▸ **Selected excerpt**
◆ ◆ ◆ ◆ ◆ ◆ ◆

Men in Black collection

If you didn’t know any better, Men in Black begins like so many other police dramas from the late ‘90s. NYPD officer James Edwards (Will Smith) encounters a criminal with an uncanny ability for escape... but then he turns out to be an extraterrestrial. Edwards is given a brief glimpse into the world as it really is, and he’s given a choice: to stay and see how strange things really are or forget it all and return to his ordinary life. It’s no real choice at all. James is swept into the secret world of the Men in Black, a covert organization tasked with protecting humanity from the universe’s many alien entities, many of whom are living among us.

After erasing his identity and all of his name except for the first letter, J learns that the Earth has been established as a neutral zone for alien refugees and there’s a sort of tenuous peace between us and the rest of the cosmos. That is until a bug-like alien body-snatches a backwoods farmer named Edgar (Vincent D’Onofrio) in an attempt to locate a hidden galaxy and spark interstellar war. To prevent the galaxy from falling into the bugs’ pedipalps, the Arquillians — an advanced alien race — are willing to destroy the Earth. Only J and his partner K (Tommy Lee Jones) can save us.

Once you’re finished saving the world for the first time, you can follow the continued adventures of the MIB in Men in Black II and Men in Black 3.

Watch it now on Peacock!


Pitch Black

It’s Vin Diesel in space fighting killer aliens with magic eyes during a month-long solar eclipse. It sounds like the ramblings of a madman as the last bursts of electricity flicker across his dying brain, but it is very real and very cool.

In Pitch Black, Diesel plays Richard B. Riddick, a man with a shine in his eyes and the ability to see in the dark. That comes in handy when you’re surrounded by bloodthirsty extraterrestrials who only come out at night. It’s vintage Diesel, so much so that the character returned again in The Chronicles of Riddick, where he fights the Neuromancer for his literal and figurative soul.

Watch it now on Peacock!


Alien

Written by Dan O’Bannon and directed by Ridley Scott, 1979’s Alien is a contender for the best science fiction film ever made. It tells the story of the crew of the Nostromo – a blue-collar spacecraft in a greasy, spacefaring future – and their encounter with a vicious alien organism.

The crew is in stasis, on their way back to Earth, when the ship’s computer picks up a possible distress call and wakes them up. The crew shuffles from their too-brief rest and settles down on the surface of a nearby planetoid, where they trace the signal to a downed alien spacecraft. What they thought was a distress signal, turned out to be a final shout into the void, warning anyone else to stay away.

The movie was so successful (largely on the strength of Sigourney Weaver’s Ripley) that an entire franchise burst from its chest, birthing sequels, prequels, and two Predator crossovers.

◆ ◆ ◆ ◆ ◆ ◆ ◆

▸ **Given material**
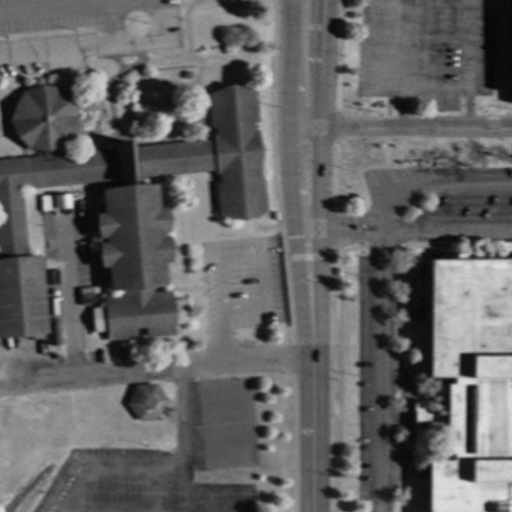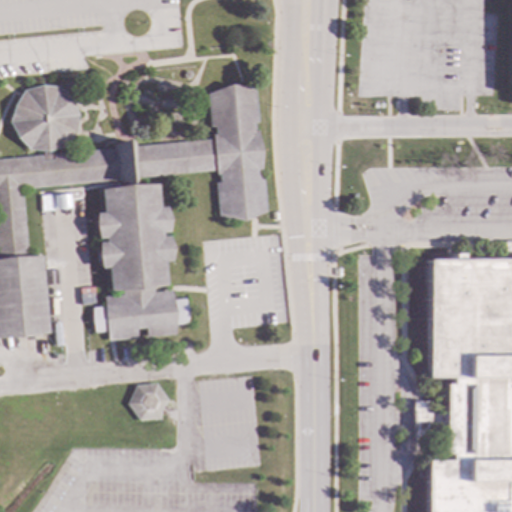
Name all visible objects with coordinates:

◆ ◆ ◆ ◆ ◆ ◆ ◆

▸ **Task instructions**
[1] In the alien film roundup, what is the name of the spacecraft whose crew encounters the alien organism in Alien?
[2] Pick up the alien film roundup right after its final sentence and write the next part.
The lines that come after the alien film roundup have nothing to do with what you're asked to do here.

▸ **Task responses**
[1] The Nostromo.

[2]
Watch it now on Peacock!


Limitless

Bradley Cooper stars as Edward Morra in Limitless, the 2011 science fiction thriller based on Alan Glynn’s novel The Dark Fields. Eddie has plenty of potential and promise, but his life is falling down around him. His girlfriend leaves him, citing a lack of ambition, and his book contract is threatened by the fact that Eddie can’t seem to put a single word on the page.

Then he runs into his ex-brother-in-law who offers him a new designer drug called NZT-48, which promises to fix all of his problems. Eddie takes the pill and finds a clarity he had been lacking. Over the course of a few days, he cleans himself up, writes an entire novel, and makes a fat stack of cash on the stock market. Things are looking up for Eddie until the dark side of NZT-48 comes calling.

Watch it now on Peacock!


Predator

Dutch Schaefer (Arnold Schwarzenegger) and his team of paramilitary mercenaries are sent to the Central American rainforest to rescue a politician whose helicopter was shot down. At least, that’s what they’ve been told. In reality, they’re looking for trapped CIA operatives and they were only called in after previous rescue efforts failed.

While looking for the hostages, the team encounters a technologically advanced extraterrestrial trophy hunter, searching the cosmos for the most dangerous game. Schaefer and company work to survive in a fight against a predator equipped with a cloaking device, thermal vision, and an arsenal of alien weapons.

Watch it now on Peacock!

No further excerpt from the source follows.